Records excerpted from a collection
================
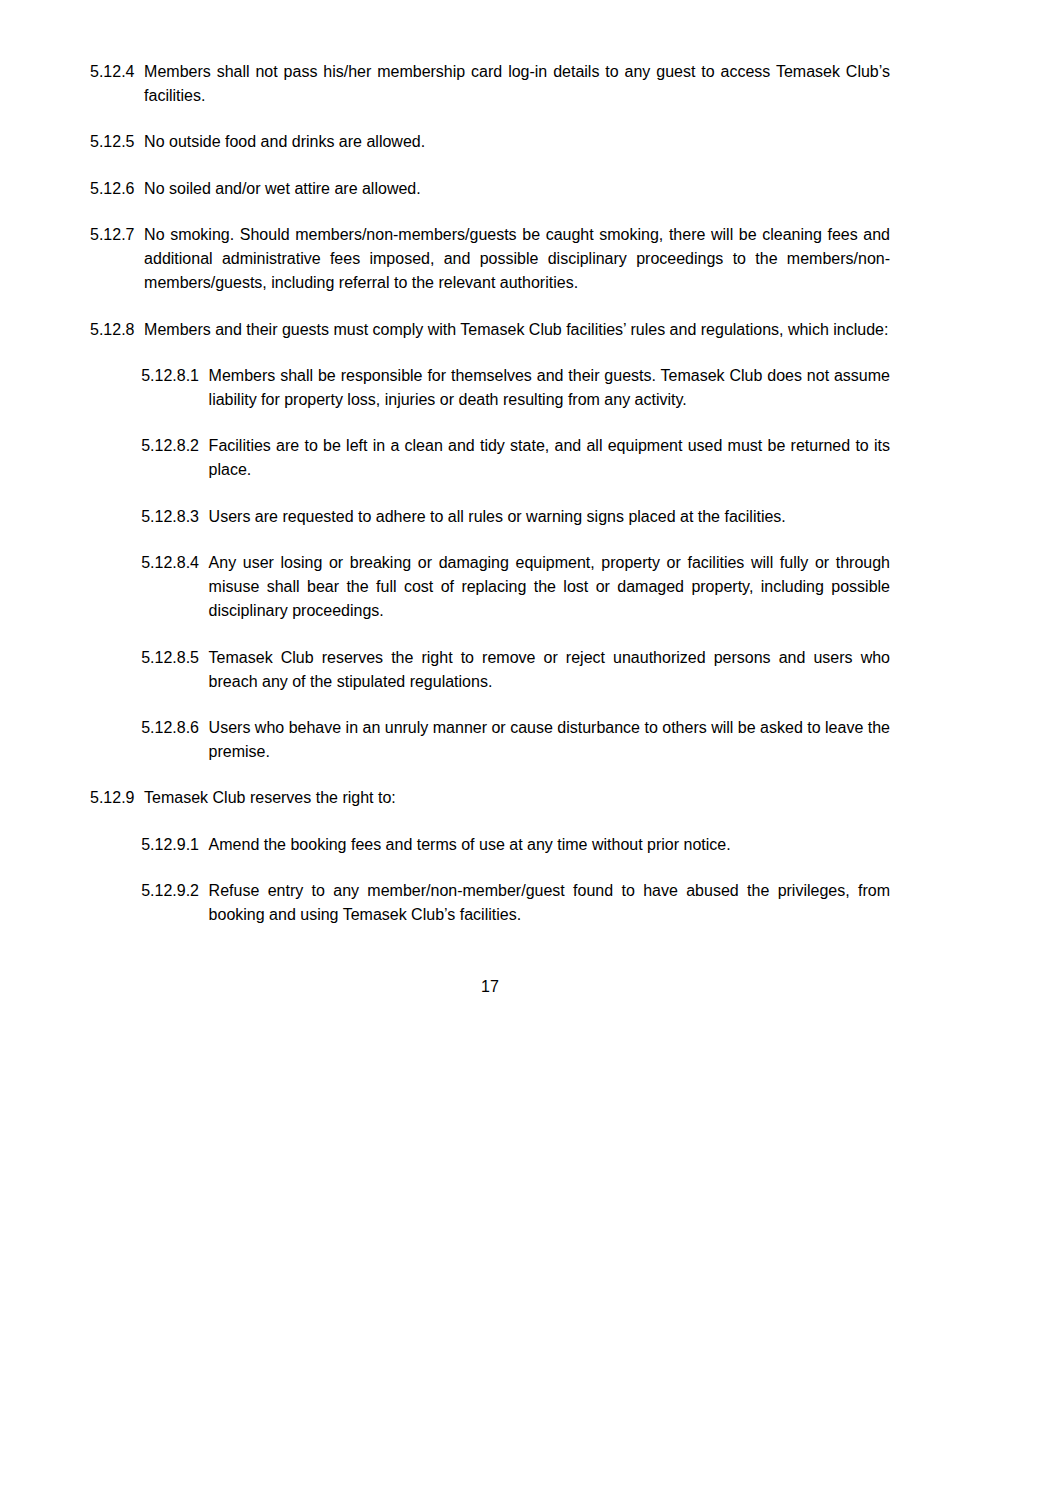5.12.4 Members shall not pass his/her membership card log-in details to any guest to access Temasek Club’s facilities.
5.12.5 No outside food and drinks are allowed.
5.12.6 No soiled and/or wet attire are allowed.
5.12.7 No smoking. Should members/non-members/guests be caught smoking, there will be cleaning fees and additional administrative fees imposed, and possible disciplinary proceedings to the members/non-members/guests, including referral to the relevant authorities.
5.12.8 Members and their guests must comply with Temasek Club facilities’ rules and regulations, which include:
5.12.8.1 Members shall be responsible for themselves and their guests. Temasek Club does not assume liability for property loss, injuries or death resulting from any activity.
5.12.8.2 Facilities are to be left in a clean and tidy state, and all equipment used must be returned to its place.
5.12.8.3 Users are requested to adhere to all rules or warning signs placed at the facilities.
5.12.8.4 Any user losing or breaking or damaging equipment, property or facilities will fully or through misuse shall bear the full cost of replacing the lost or damaged property, including possible disciplinary proceedings.
5.12.8.5 Temasek Club reserves the right to remove or reject unauthorized persons and users who breach any of the stipulated regulations.
5.12.8.6 Users who behave in an unruly manner or cause disturbance to others will be asked to leave the premise.
5.12.9 Temasek Club reserves the right to:
5.12.9.1 Amend the booking fees and terms of use at any time without prior notice.
5.12.9.2 Refuse entry to any member/non-member/guest found to have abused the privileges, from booking and using Temasek Club’s facilities.
17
================
• EXERCISE AIM: If an entry contains a picture, leave it out and repeat the rest exactly.

• OUTPUT OF THE TASK:
5.12.4 Members shall not pass his/her membership card log-in details to any guest to access Temasek Club’s facilities.
5.12.5 No outside food and drinks are allowed.
5.12.6 No soiled and/or wet attire are allowed.
5.12.7 No smoking. Should members/non-members/guests be caught smoking, there will be cleaning fees and additional administrative fees imposed, and possible disciplinary proceedings to the members/non-members/guests, including referral to the relevant authorities.
5.12.8 Members and their guests must comply with Temasek Club facilities’ rules and regulations, which include:
5.12.8.1 Members shall be responsible for themselves and their guests. Temasek Club does not assume liability for property loss, injuries or death resulting from any activity.
5.12.8.2 Facilities are to be left in a clean and tidy state, and all equipment used must be returned to its place.
5.12.8.3 Users are requested to adhere to all rules or warning signs placed at the facilities.
5.12.8.4 Any user losing or breaking or damaging equipment, property or facilities will fully or through misuse shall bear the full cost of replacing the lost or damaged property, including possible disciplinary proceedings.
5.12.8.5 Temasek Club reserves the right to remove or reject unauthorized persons and users who breach any of the stipulated regulations.
5.12.8.6 Users who behave in an unruly manner or cause disturbance to others will be asked to leave the premise.
5.12.9 Temasek Club reserves the right to:
5.12.9.1 Amend the booking fees and terms of use at any time without prior notice.
5.12.9.2 Refuse entry to any member/non-member/guest found to have abused the privileges, from booking and using Temasek Club’s facilities.
17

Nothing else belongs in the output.